Coupa (COUP) was whacked yesterday along with a lot of other software stocks but there’s no change in the story at this point. Same goes for Blackline (BL), which will be revealing Q3 results on November 6. Coupa is flat from September 18, and Blackline is down 6%. Then there’s Paylocity (PCTY), which is up 3% since I featured it but still 13% off its highs. Shares have been relatively more stable than other software names, likely because payroll and human capital management solutions are in such steady demand almost regardless of what’s going on in the economy. Paylocity will report on October 30.

Turning to the stocks from my Canadian Special Report, Descartes (DSGX) is 3% from all time highs and 3% above where it was when I covered it. Management has released a few product enhancements but there’s no major news. Shares are still riding the strength of the earnings beat back in early September.

GoEasy (GSY.TO) is also doing well, just 5% off its highs. Management recently announced a digital lending pilot program with Mogo (MOGO), a micro-cap fintech company based in Vancouver, to provide loans of up to $15,000 for five years.

Finally, Eco Atlantic Oil & Gas (EOG.V) is down around 8% from where I covered it on no new news. The oil explorer has had some success offshore Ghana and now investors are just waiting to hear more specifics about the path forward. This is a speculative stock that’s going to move purely based on drilling results, financing needs and/or deals and speculation about how future drilling results will come in. It’s exciting, but not for the faint of heart.

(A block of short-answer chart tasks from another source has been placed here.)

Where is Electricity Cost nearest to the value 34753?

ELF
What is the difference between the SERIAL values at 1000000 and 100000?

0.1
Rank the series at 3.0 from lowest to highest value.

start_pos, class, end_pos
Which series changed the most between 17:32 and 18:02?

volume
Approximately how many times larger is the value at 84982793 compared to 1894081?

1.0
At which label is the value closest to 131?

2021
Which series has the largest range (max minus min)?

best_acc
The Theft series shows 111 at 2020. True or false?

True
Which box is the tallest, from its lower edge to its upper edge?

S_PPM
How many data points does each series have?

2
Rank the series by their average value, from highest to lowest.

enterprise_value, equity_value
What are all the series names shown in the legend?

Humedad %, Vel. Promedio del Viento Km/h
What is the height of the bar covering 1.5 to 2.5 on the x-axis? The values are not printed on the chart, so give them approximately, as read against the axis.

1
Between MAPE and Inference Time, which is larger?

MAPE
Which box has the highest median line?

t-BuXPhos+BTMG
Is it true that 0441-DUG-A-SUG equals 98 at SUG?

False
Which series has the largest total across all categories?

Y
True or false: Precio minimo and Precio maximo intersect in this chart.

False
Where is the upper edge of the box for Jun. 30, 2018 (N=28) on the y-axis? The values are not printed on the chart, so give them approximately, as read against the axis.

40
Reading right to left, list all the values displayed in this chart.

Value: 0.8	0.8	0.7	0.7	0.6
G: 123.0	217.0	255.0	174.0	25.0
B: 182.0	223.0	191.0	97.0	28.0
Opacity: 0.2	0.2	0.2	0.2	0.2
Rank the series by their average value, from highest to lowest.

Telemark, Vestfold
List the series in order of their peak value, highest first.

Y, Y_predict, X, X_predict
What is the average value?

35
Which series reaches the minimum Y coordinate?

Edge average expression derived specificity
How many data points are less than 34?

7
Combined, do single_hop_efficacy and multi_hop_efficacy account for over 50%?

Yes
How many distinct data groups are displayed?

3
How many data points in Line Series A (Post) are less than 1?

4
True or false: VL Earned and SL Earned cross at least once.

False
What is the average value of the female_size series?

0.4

The punchline with all these stocks is that they’re moving around a little but no major jumps or drops, and no earnings results have come out since I’ve covered them. Therefore, they can all still be bought. As mentioned above, be sure to average in, and to mind a stop loss strategy. And remember that I’ll cover these stocks as I can in the future. But as our position count grows with each new Issue of Cabot Early Opportunities I’ll have less and less time to devote to all of them.